Bliss tuvo deseos de levantarse y de acercarse a ese cerdo arrogante, para preguntarle quién demonios creía que era para mirarla con desdén. Sin embargo, por el rabillo del ojo descubrió que ese hombre se sentaba bastante lejos, así que decidió que no se rebajaría de ese modo. En vez de eso, siguió charlando con el señor Videla y le preguntó cómo estaba su hijo, un niño de tres años que había sido operado del oído en Lima.

– Está sanando bien, pero hoy lloró mucho -sonrió el señor Videla.

– Lo lamento.

– Manco quiere ir a casa, pero es imposible y le está haciendo la vida difícil a su madre -confesó-. Y esa es razón por la que mi esposa no… puede ni quiere aparecerse hoy en el restaurante.

– ¿Ella también ha estado llorando? -adivinó Bliss, compasiva.
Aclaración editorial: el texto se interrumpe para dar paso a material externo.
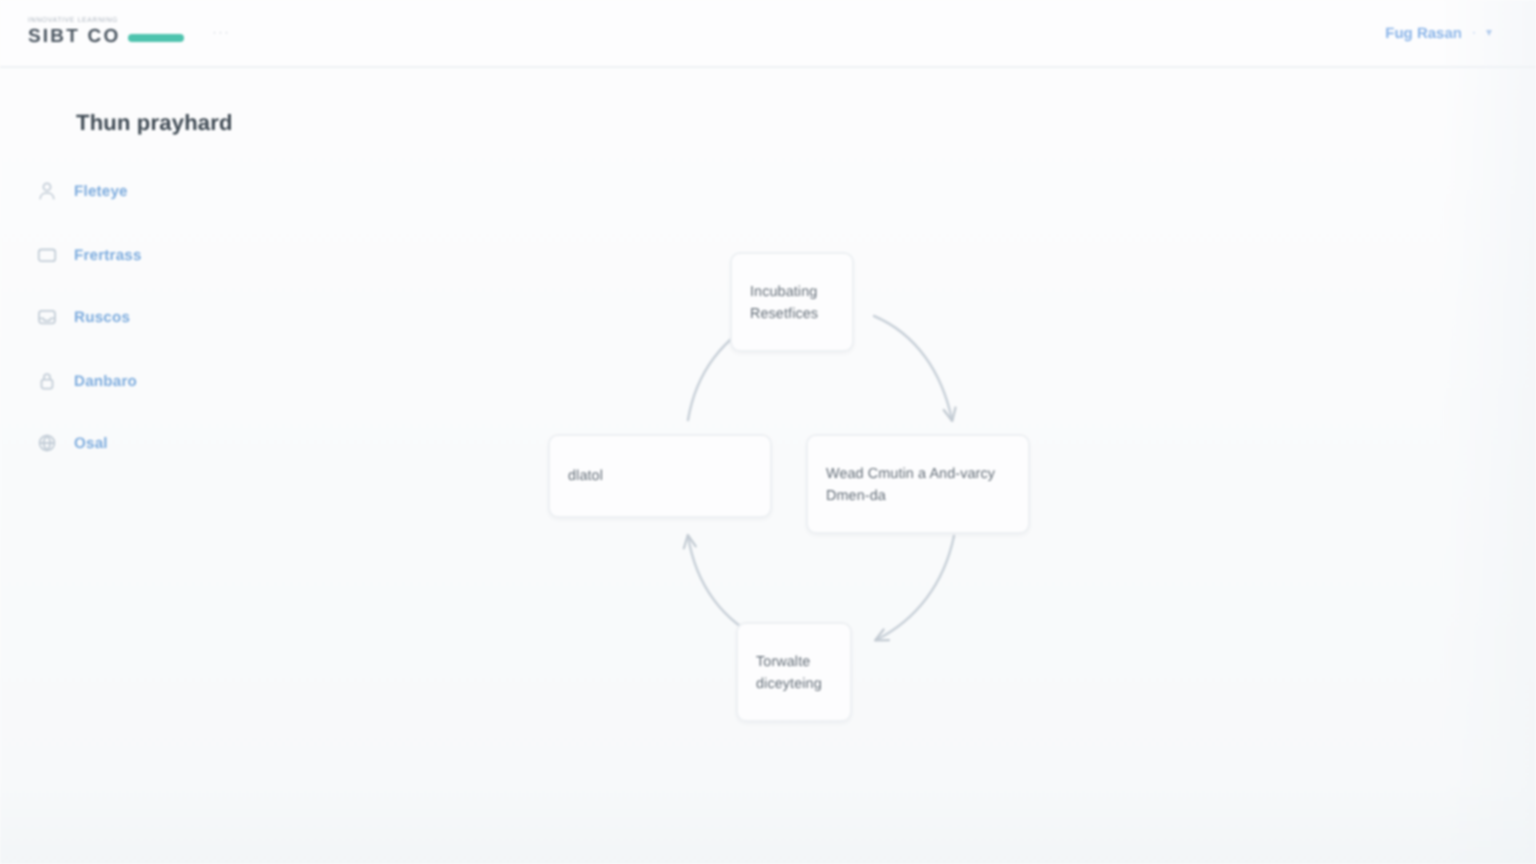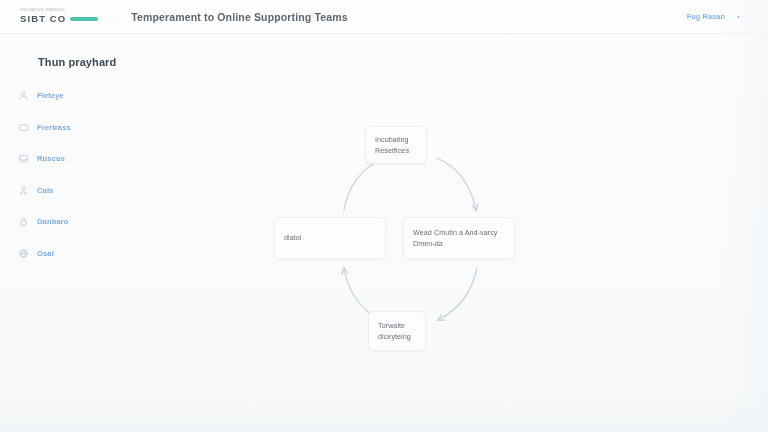--- a/index.html
+++ b/index.html
@@ -35,7 +35,7 @@
     display: flex;
     align-items: center;
     box-sizing: border-box;
-    padding: 0 20px;
+    padding: 0 14px;
   }
 
   .logo-block {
– Mi esposa es muy valiente -comentó el señor Videla con orgullo-. No fue sino hasta que dejamos a Manco en el hospital que mostró que estaba destrozada… ha estado llorando desde que lo dejamos hasta hace media hora. Ahora está dormida.

Bliss mostró simpatía genuina por el niño y esa pareja. Mientras ordenaban la cena, charlaron acerca de varias cosas. Cuando terminaron de cenar, se dispusieron a levantarse al mismo tiempo.
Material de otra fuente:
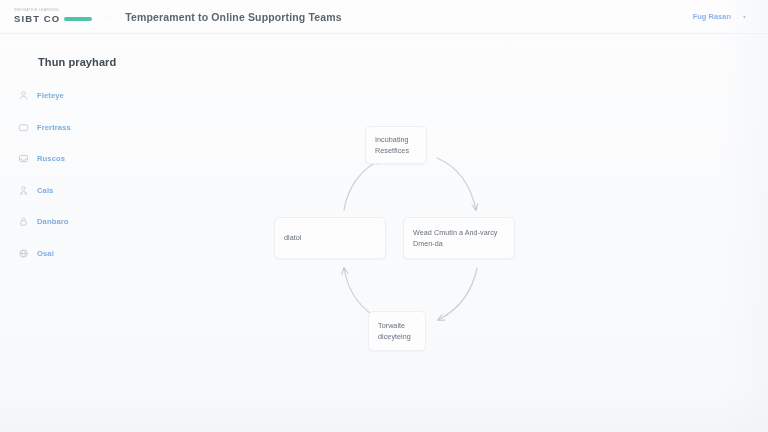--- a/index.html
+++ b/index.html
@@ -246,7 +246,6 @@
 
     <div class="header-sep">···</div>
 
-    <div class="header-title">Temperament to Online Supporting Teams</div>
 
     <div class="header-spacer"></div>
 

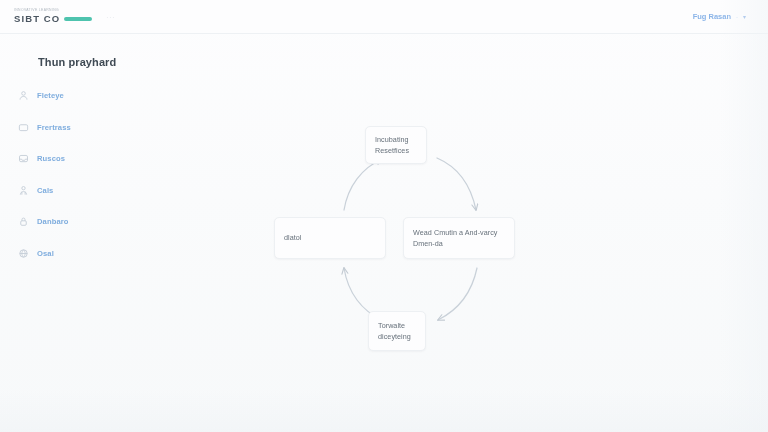--- a/index.html
+++ b/index.html
@@ -192,7 +192,7 @@
     display: flex;
     align-items: center;
     justify-content: center;
-    padding: 7px 9px;
+    padding: 13px 9px;
     cursor: pointer;
   }
   .node-text {

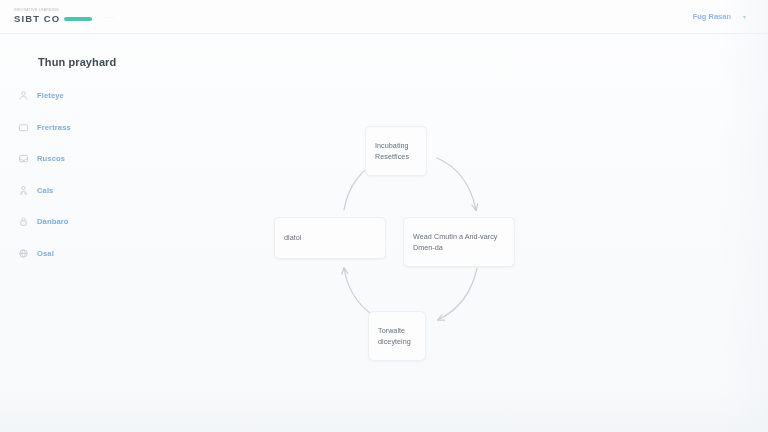--- a/index.html
+++ b/index.html
@@ -291,16 +291,6 @@
         <span class="nav-label">Ruscos</span>
       </div>
 
-      <div class="nav-item">
-        <span class="nav-icon">
-          <svg width="11" height="11" viewBox="0 0 16 16" fill="none" stroke="currentColor" stroke-width="1.3">
-            <circle cx="8" cy="4.6" r="2.4"></circle>
-            <path d="M3.4 14c0-2.6 2-4.4 4.6-4.4s4.6 1.8 4.6 4.4"></path>
-            <path d="M5.6 9.8v4.2M10.4 9.8v4.2"></path>
-          </svg>
-        </span>
-        <span class="nav-label">Cals</span>
-      </div>
 
       <div class="nav-item">
         <span class="nav-icon">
A Bliss le agradó mucho tener la compañía del señor Videla, así que sonrió al tomar su bolso. Sin embargo, su sonrisa desapareció al ver los ojos gris acero del hombre que la había mirado con desdén antes. A pesar de que éste estaba del otro lado de la habitación, Bliss sé dio cuenta de que su expresión era igual de fría. Era obvio que pensaba que, ahora que ya había cenado con un hombre a quien nunca antes había visto, Bliss estaba a punto de acostarse con él. “Bueno, pues que piense lo que quiera”, se dijo la chica con enojo. Tomó su bolso y, junto con el señor Videla, salió del restaurante.

Al llegar a los ascensores, se despidió del señor Videla y subió a su habitación. Pronto se olvidó de él y del desconocido de los ojos grises, al pensar en lo que había planeado para el día siguiente.